Edi wrote:The fixed exchange rate baloney was actually a mistake in both cases and the currencies ended up being left to float anyway, but not before a lot of damage was done.
Also Sweden's decision to pump up interest rates to try and defend its currency. This suggests to me that since the US didn't have these handicaps; the damage to its economy will be less relative the damage Sweden or Finland faced before a successful solution was crafted. Which suggests again that the bailout will be more successful than similar efforts would have been in Finland or Sweden
The other measures, such as the nationalization and recapitalization of banks along with throwing the investors out on their ass was what finally stabilized things.

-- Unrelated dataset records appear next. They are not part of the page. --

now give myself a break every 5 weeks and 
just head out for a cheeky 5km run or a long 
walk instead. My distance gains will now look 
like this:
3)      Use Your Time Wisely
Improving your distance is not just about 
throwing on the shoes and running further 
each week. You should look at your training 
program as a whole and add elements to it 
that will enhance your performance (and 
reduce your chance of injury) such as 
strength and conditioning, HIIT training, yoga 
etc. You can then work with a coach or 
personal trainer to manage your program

Did they try buying up bad debts? Or had the people already started defaulting? Because if it's the latter then we've still got some big differences. The US situation is different from what I'm reading about Finland's in that a large chunk of the bad US debt specifically Mortgage Backed Securities and CDO's has been made financially unclear through securitization of debt. This is significantly different from Debts that have already been defaulted on.

There's also the freeze in the market for MBS's, combine that with Mark-to-Market accounting rules and you have companies doing write downs that may be unjustified, since a company can't sell it the mark-to-market rules require drastic slice in the value of the security.

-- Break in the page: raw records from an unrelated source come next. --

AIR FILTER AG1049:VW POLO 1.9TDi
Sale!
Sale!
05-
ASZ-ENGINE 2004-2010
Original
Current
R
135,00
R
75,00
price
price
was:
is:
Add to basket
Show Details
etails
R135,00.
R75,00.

Contrast with the US solution which is just throwing money into a black hole and bailing out stupid investors instead of addressing the actual problems in a meaningful way, it's going to end badly.
One of the current problems is the frozen MBS market, which is due to the inscrutability of this and a few other commercial papers. The Fed and the Treasury have the regulatory power and the research wherewithal to take these things apart and figure out what parts are backed by decent mortgages and what part are backed by Sub-Prime mortgages on houses whose value has plummeted. Separate the good stuff from the garbage, and proper risk assessment and pricing can proceed from there. This is an essential part of cleaning up the mess, undoing the financial chicanery that made these things unsalable. It's not a black hole yet, some value can still be recovered. Sooner or later someone's going to need to do that to these things, even if the Banks are partially nationalized and recapitalized. Other financial institutions may be able to do a partial job, but Federal gov't agencies are the best equipped to unravel this.